Strategien gegen die Unerwünschten
Auch in der Schweiz werden in einem Volksbegehren Bevölkerungszahlen zum Problem erklärt, so Annemarie Sancar. Hier liegt der Fokus auf den Unerwünschten: Einwanderungskontrollen und eine Aufstockung des Familienplanungsetats in der Entwicklungshilfe dienen dem Motto: „Stopp der Überbevölkerung“. Dass ein Zuviel an Menschen diagnostiziert wird, wenn es um den Globalen Süden geht, ist nichts Neues. Neu ist aber die Unverfrorenheit, mit der derzeit wieder zu alten technischen Mitteln gegriffen wird: Bill Gates unterstützt die weltweite Verbreitung des Hormon-Implantats Jadelle von Bayer, so Daniel Bendix und Susanne Schultz.
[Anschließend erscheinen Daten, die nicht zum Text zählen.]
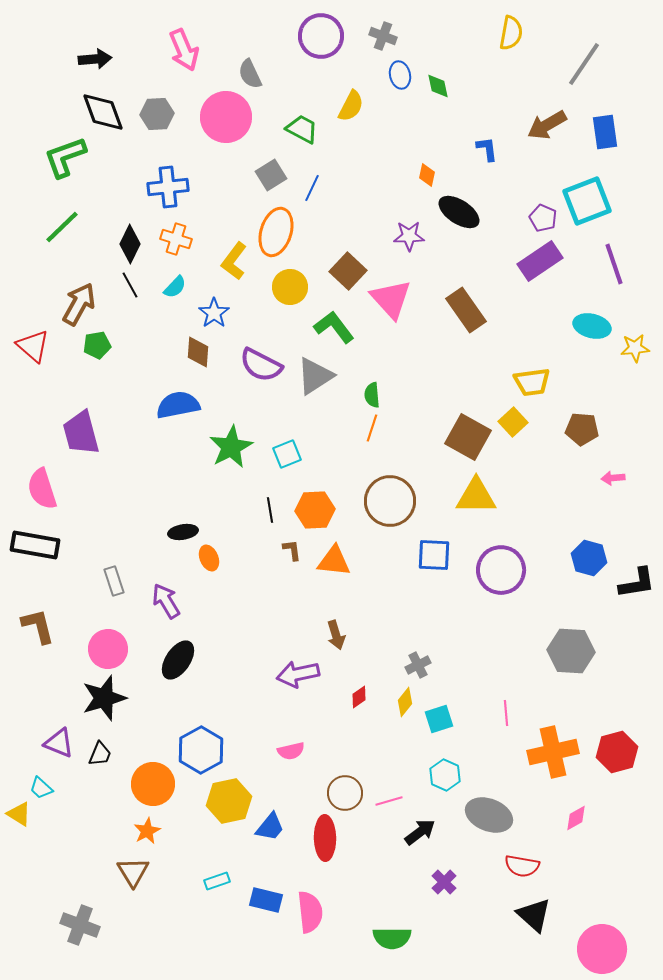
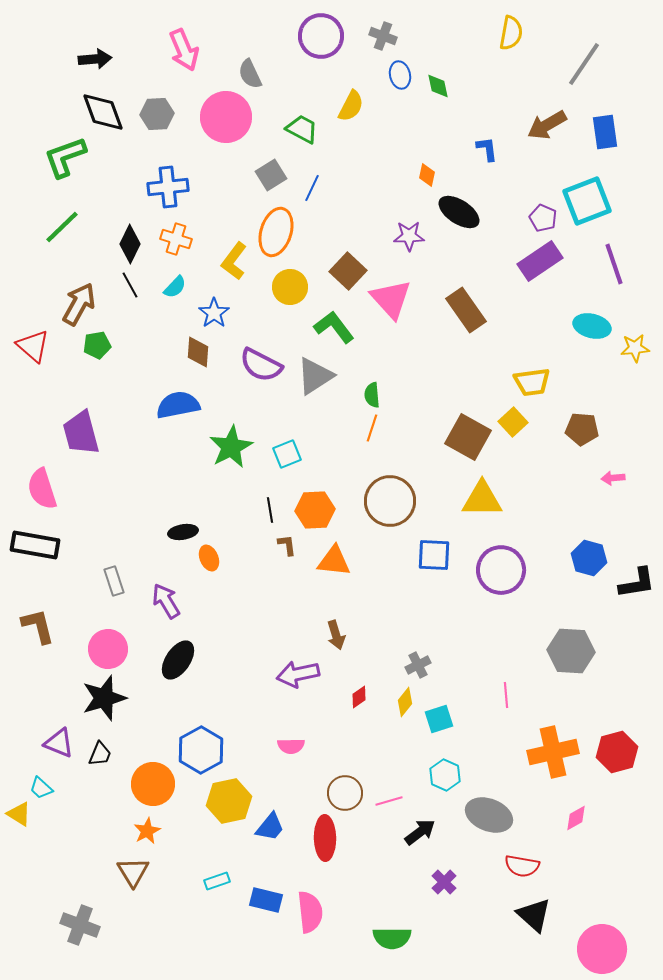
yellow triangle at (476, 496): moved 6 px right, 3 px down
brown L-shape at (292, 550): moved 5 px left, 5 px up
pink line at (506, 713): moved 18 px up
pink semicircle at (291, 751): moved 5 px up; rotated 12 degrees clockwise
Allen Nebenwirkungen zum Trotz soll den Nutzerinnen damit vor allem „Gutes“ getan werden. Wie Daniel Bendix zeigt, war die „Fürsorge für die Eingeborenen“ schon das Motto deutscher kolonialer Bevölkerungspolitik.
Begründungsstrategien
Es bedarf immer wieder neuer Argumente, um gerade diejenigen Gruppen, die weltweit am wenigsten Ressourcen verbrauchen, in ihrer puren Existenz zum ökologisches Problem für den Planeten zu erklären, während es bei „uns“ allenfalls um einen etwas maßvolleren Lebensstil geht. Betsy Hartmann und Elizabeth Barajas-Román zeigen, wie bevölkerungspolitische Lobbygruppen jüngst Frauen im Globalen Süden eine „Klimaschuld“ anlasten, wenn sie Kinder bekommen. Last but not least lädt Diana Hummel zu einem theoretisch geschulten Blick auf die bis hier diskutierten Trends ein: Sie kritisiert die Umformulierung gesellschaftlicher in Bevölkerungsprobleme und nennt dies „Demografisierung“. Und sie unterscheidet davon die Nutzung von konkreten und lokalen Bevölkerungsdaten für die Bedarfsplanung.